What to listen for now
First, investors must know if the advertising spend of last quarter ($3 million) to support the rollout of its Wholesome Fixins' healthier menu is working. The company was somewhat coy about the success of the new menu launched in September. What the company did say was why it rolled out the menu; it is an effort to turn around diners' perception that, "the food is rich, fried, and heavy."  Chief executive Sandra Cochran mentioned this was the first substantive menu change in a decade. Expect analysts to hang on every word about the first real numbers to come out over the new menu.

Source: crackerbarrel.com

Second, although a ruling came out last week that prohibited Cracker Barrel from using the Cracker Barrel name on its seven new meat products for sale in grocery stores, this was anticlimactic. Kraft Foods Group and Cracker Barrel, the company, already came to an agreement. Cracker Barrel could launch its new meat products as the CB Old Country Stores brand, and the line debuted in mid-October.

Last quarter with the litigation still pending CEO Cochran could only say, "In the long term, we believe our shareholders will benefit from our strategy to extend the Cracker Barrel Old Country Store brand outside the walls of our stores." 

Cracker Barrel competitor Bob Evans Farms (BOBE) has been selling its branded meats and sides in grocery stores for years, and it has proved to be a reliable revenue stream. Most recently, Bob Evans reported double-digit growth in these grocery product sales, which comprised 26% of the company's total sales.

Although Cracker Barrel pre-announced that its new launch would have no material effect on FY 2014 earnings, expect much more color on this.

Third, an issue that interested analysts on the last call was the expanding footprint and refreshes of the Cracker Barrel stores. The company has been using a new analytic model to choose new locations. Again, the company declined to release the numbers on some of the new stores' performance, only to say that it was pleased so far.

At its 2012 analyst day the company guided for 2%-3% new-unit growth, but is actually running only ~1%. Expect more questions on new stores and how they are doing.

Like Cracker Barrel, Bob Evans has been refreshing its restaurants. More than 70% of the 560 Bob Evans restaurants in 19 states have been refreshed recently, boosting same-store sales at those locations by 2%, according to Barron's, which predicts 30% upside. 

The remainder of refreshes are expected throughout 2014 and include beefing up catering carryout, bakery, and family meals to-go operations as the company strives for off-premise sales to hit 25% of the restaurant sales mix by fiscal 2018.

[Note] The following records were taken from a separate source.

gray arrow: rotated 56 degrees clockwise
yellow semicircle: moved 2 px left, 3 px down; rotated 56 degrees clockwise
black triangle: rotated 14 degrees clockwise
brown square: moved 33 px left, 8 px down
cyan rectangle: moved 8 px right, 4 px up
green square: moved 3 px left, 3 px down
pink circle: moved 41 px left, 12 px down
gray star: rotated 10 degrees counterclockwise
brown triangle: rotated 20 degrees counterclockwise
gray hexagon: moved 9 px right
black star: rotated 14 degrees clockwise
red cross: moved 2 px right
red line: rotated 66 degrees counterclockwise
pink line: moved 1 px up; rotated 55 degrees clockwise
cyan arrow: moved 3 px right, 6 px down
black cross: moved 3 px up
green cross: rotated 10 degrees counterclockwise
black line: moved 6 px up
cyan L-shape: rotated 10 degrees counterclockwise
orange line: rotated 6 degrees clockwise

However, these refreshes have caused capital expenditures to climb, with net debt now at $193 million. The company is targeting a 3.0x debt/EBITDAR (with R standing for restructuring costs) ratio once refreshes are complete.

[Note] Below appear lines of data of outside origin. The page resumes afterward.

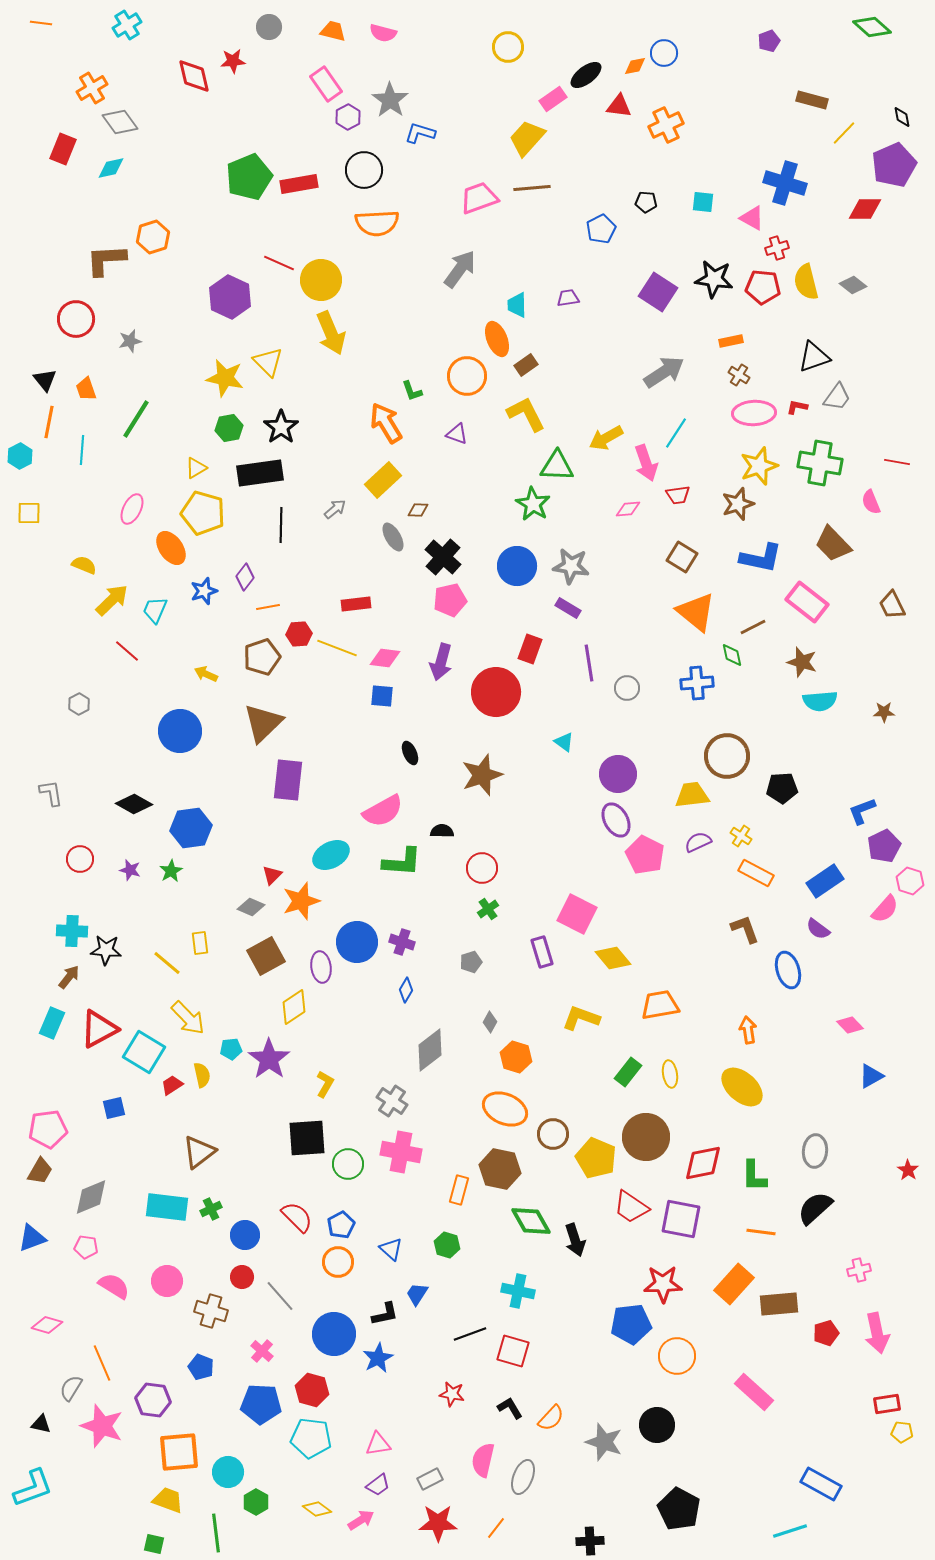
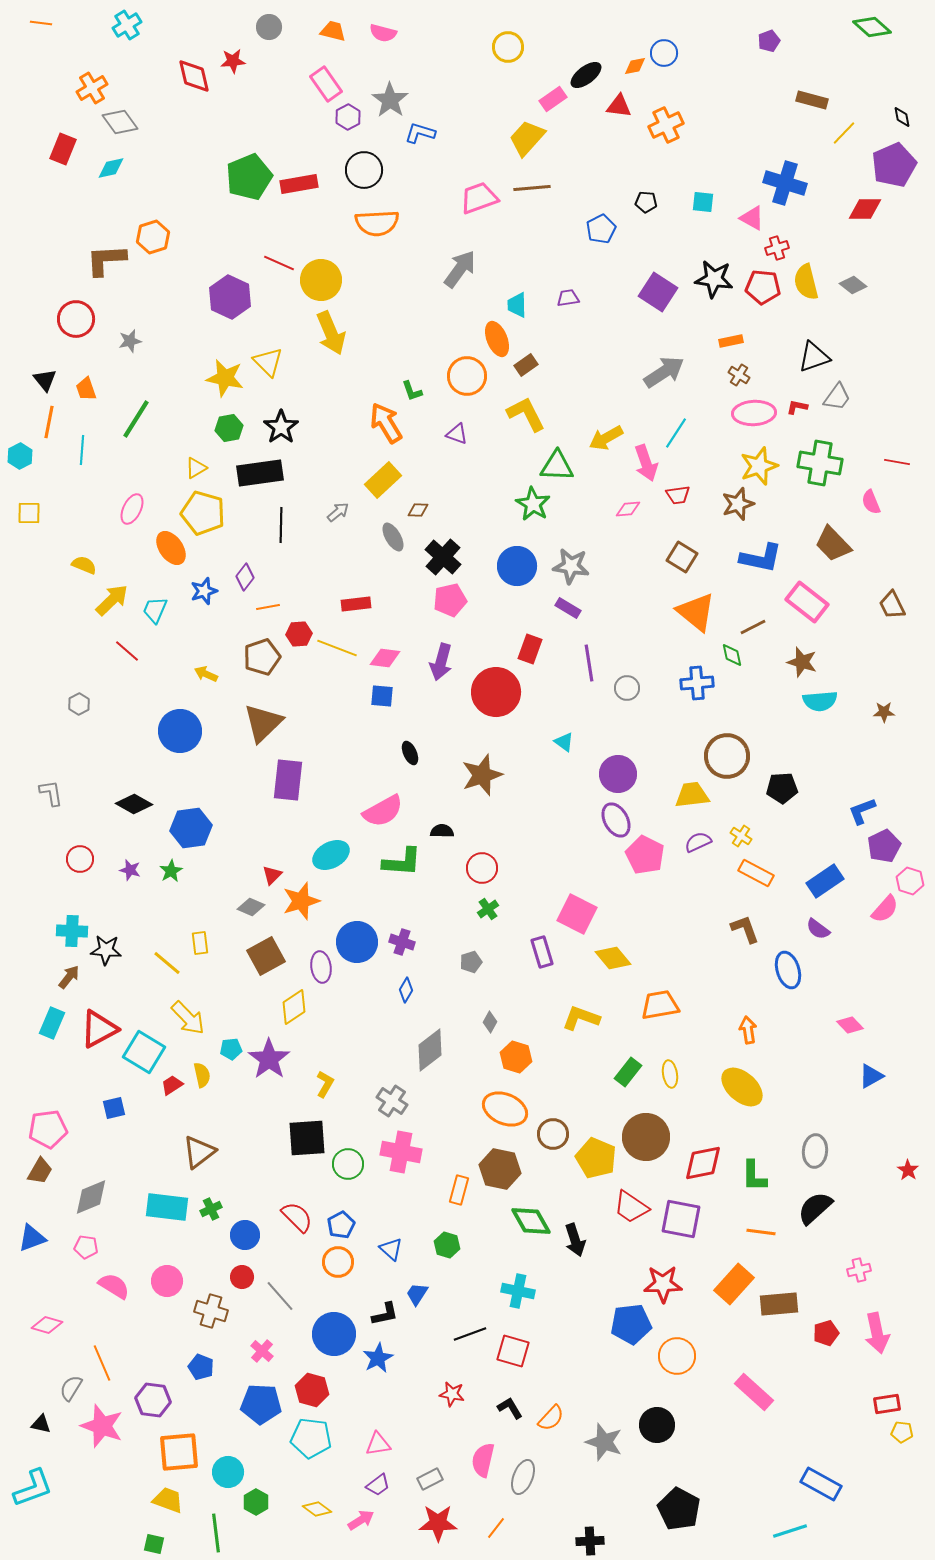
gray arrow at (335, 509): moved 3 px right, 3 px down
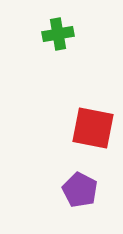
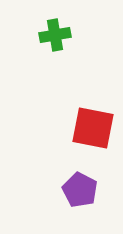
green cross: moved 3 px left, 1 px down
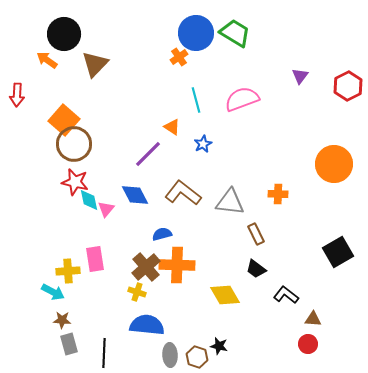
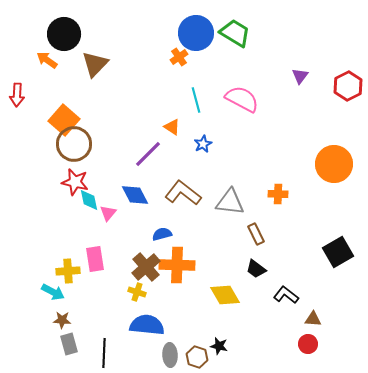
pink semicircle at (242, 99): rotated 48 degrees clockwise
pink triangle at (106, 209): moved 2 px right, 4 px down
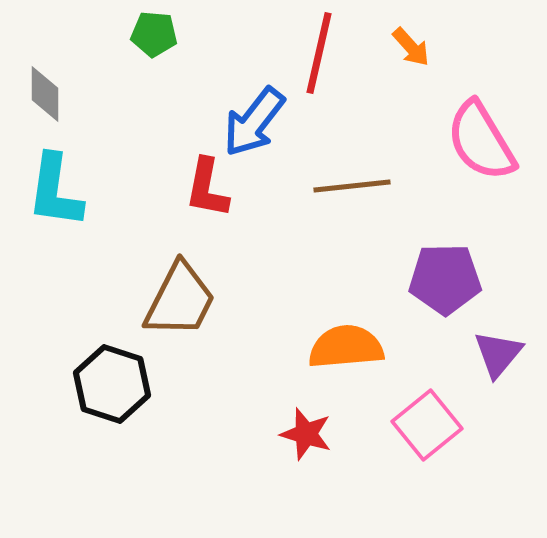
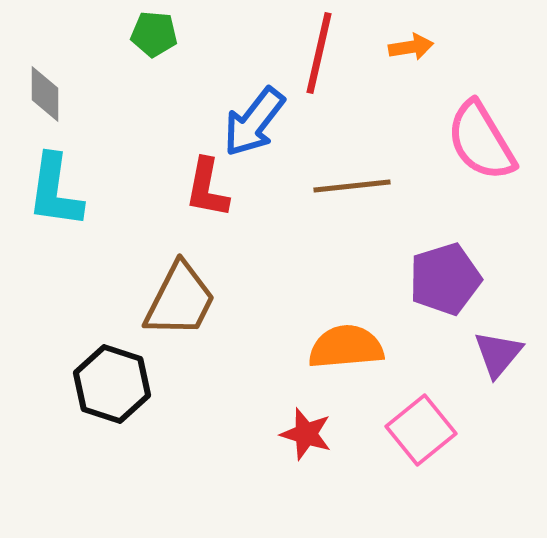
orange arrow: rotated 57 degrees counterclockwise
purple pentagon: rotated 16 degrees counterclockwise
pink square: moved 6 px left, 5 px down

Bob Evans is valued at a forward earnings multiple of 17.1 and offers a 2.5% yield. A longer-term catalyst is its new downsized fast-serve concept, Bob Evans Express.The company also expects to open 10 new full-size restaurants annually starting in fiscal year 2015.

Still, Cracker Barrel is the better buy as it more slowly but surely expands its footprint and changes consumer perceptions that down-home cookin' has to be heavy and fattening, all while consistently growing traffic and same-store sales.

CBRL Profit Margin (Quarterly) Chart

Cracker Barrel profit margin (quarterly) data by YCharts

The Foolish takeaway
Cracker Barrel has raised the standard in the casual-dining space with its consistent growth. But with significant new changes in menu, a new real estate policy for stores, and a new revenue stream in packaged goods this is the quarter that management will have to tell a very good and more complete tale to beat already-high expectations.